Saturday, June 20, 2020

Cecil Sharp House on Percy Grainger

Percy Aldridge Grainger (1882-1961)



Percy Grainger was born George Percy Grainger at Brighton, Victoria, Australia, on 8 July 1882, the son of John Harry Grainger (1855-1917), architect and engineer, and his wife, Rosa Annie (Rose) Aldridge (1861-1922). He spent his childhood in Melbourne, Victoria, where he was privately educated under the guidance of his musically gifted mother. He received supplementary lessons in languages, art, elocution and drama, and the piano. His early interest in classical legends and Icelandic sagas influenced him for the rest of his life.

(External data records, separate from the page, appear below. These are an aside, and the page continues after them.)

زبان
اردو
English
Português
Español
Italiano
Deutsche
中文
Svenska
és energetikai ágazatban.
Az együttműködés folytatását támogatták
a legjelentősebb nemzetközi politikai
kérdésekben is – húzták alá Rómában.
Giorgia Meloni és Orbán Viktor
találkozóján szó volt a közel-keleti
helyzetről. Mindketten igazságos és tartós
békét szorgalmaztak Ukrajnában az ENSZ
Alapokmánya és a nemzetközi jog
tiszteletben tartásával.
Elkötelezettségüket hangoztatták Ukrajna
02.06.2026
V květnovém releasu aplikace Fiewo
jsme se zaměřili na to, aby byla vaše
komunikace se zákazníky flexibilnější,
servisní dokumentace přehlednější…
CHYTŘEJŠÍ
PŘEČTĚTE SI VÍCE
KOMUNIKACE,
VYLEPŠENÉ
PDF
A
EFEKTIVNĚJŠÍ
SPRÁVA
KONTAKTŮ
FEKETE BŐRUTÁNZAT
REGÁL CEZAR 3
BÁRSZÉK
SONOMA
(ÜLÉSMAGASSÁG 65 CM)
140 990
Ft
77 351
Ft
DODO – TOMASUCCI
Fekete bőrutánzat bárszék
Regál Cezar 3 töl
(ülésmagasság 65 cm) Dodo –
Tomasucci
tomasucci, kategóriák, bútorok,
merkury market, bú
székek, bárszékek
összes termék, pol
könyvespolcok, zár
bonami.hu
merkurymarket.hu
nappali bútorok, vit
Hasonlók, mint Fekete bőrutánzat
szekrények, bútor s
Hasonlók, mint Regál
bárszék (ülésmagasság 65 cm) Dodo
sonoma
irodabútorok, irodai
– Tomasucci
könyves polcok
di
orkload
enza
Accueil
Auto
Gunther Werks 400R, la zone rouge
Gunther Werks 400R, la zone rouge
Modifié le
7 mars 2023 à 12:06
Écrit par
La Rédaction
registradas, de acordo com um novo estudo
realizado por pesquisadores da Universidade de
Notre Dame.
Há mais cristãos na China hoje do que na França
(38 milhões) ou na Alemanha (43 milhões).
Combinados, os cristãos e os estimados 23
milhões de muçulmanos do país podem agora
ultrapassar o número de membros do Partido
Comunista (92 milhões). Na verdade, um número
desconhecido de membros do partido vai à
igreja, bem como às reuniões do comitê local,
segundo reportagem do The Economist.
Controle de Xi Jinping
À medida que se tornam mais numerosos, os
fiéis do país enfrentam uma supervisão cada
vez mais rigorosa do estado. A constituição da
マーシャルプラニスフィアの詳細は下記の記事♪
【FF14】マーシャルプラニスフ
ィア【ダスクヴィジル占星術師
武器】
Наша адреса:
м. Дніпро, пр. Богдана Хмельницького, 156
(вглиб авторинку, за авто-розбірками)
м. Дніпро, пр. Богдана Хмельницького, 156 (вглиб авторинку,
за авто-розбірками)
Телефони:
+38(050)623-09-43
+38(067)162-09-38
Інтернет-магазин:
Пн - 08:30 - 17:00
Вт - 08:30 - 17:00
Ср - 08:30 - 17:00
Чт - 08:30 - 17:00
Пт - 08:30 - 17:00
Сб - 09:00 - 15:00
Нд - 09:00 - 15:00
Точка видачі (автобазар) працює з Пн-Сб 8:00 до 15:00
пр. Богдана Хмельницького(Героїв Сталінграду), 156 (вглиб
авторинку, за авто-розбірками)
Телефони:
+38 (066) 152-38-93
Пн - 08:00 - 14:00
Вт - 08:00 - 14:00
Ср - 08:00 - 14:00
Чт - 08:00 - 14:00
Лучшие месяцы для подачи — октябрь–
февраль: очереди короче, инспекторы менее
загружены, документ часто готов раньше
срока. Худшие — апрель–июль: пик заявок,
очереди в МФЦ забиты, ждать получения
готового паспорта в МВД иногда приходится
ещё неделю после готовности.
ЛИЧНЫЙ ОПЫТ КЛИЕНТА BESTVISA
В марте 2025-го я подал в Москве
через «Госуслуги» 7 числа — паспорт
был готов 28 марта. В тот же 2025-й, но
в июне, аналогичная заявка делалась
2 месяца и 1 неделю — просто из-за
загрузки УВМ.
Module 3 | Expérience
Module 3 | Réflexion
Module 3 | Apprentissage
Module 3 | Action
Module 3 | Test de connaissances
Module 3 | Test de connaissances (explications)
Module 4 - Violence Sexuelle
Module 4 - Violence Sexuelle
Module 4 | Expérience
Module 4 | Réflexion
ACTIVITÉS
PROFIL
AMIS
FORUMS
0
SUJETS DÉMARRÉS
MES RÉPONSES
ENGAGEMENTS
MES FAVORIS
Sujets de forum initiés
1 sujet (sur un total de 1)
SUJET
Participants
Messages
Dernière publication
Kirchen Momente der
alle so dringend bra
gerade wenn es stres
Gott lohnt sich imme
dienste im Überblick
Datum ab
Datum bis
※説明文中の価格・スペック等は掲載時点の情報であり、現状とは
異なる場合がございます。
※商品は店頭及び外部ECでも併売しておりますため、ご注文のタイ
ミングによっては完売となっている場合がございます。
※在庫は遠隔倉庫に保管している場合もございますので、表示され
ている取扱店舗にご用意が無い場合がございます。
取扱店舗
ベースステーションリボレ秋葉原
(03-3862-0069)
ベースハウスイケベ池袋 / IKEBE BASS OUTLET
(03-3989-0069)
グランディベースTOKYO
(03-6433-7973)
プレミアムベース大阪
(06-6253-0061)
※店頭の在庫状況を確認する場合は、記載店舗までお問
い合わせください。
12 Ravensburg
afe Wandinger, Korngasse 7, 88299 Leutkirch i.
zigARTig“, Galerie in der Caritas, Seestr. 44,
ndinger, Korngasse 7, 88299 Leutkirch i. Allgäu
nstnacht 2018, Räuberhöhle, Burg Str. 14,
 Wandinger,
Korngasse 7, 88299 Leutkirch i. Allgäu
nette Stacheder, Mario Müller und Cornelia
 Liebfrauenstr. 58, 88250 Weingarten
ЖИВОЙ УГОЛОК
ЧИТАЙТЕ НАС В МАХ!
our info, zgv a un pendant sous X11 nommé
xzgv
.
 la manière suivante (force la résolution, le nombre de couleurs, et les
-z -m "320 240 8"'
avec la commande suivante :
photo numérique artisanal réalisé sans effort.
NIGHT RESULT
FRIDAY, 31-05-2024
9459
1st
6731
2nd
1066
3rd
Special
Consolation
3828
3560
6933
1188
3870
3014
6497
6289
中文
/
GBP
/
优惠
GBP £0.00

 By 1895, Grainger's obvious talent with the piano led him to pursue studies in Germany. At the Hoch Conservatorium he socialised with several older British students and fell under the spell of Rudyard Kipling, settings of whose verses he worked on between 1898 and 1956. From 1901 to 1914, he made a living as a concert pianist and private teacher in London, undertaking frequent tours of northern Europe and two lengthy Antipodean visits. During the first half of his residence in London, when often fulfilling subsidiary musical roles, Grainger also depended upon sponsorship by such leading musicians as Sir Charles Villiers Stanford and Sir Henry Wood. In 1911 he changed his name to Percy Aldridge Grainger.

Like much of the English musical establishment of this period, Grainger became fascinated with folk song and set out to collect songs and tunes, initially in Lincolnshire, in 1905. Unlike most of his contemporaries, Grainger became an enthusiastic supporter of the Edison Phonograph as a means of collecting and began using it at Brigg - a small market town in North Lincolnshire, England - the following year, recording the now legendary Joseph Taylor, whom he brought to London to record songs for the Gramophone Company (later to become HMV) in 1908.

Grainger's 'Collecting with the phonograph', Journal of the Folk Song Society, 12 (1908), 164, remains a crucial work both from a technical and historical perspective. He went on to use the instrument in ten other English counties (plus London), the vast majority of recordings being from Lincolnshire and Gloucestershire.

With the outbreak of war in 1914, Grainger and his mother moved to New York. He took up American citizenship in 1918, while serving in a US army band, and in 1921 settled in White Plains, New York, where he saw out his days.

The years 1914 to 1922 constituted the peak of Grainger's musical career. As a pianist he entered into lucrative piano-roll and gramophone recording contracts, and performed as a Steinway artist across the country with leading orchestras and conductors. His setting of a morris dance tune, Country Gardens (borrowed from Cecil Sharp's collected version at Headington Quarry, Oxford) became an instant hit on its publication in 1919. Through dozens of arrangements, it remains his best-known work.

He gave his last official American concert tour in 1948, but continued, despite worsening health from 1952, to give occasional lectures and educational concerts until he was in his late 70s. Grainger died in White Plains Hospital, New York, on 20 February 1961. He was buried alongside his mother in the West Terrace Cemetery, Adelaide, on 2 March 1961.

Most of his papers reside at the Grainger Museum, University of Melbourne, together with his was cylinder recordings. Acetate copies made under the supervision of Grainger are at the Library of Congress, Washington. Hectograph copies of his folk music transcriptions are to be found at the Vaughan Williams Memorial Library (VWML) and The British Library, London.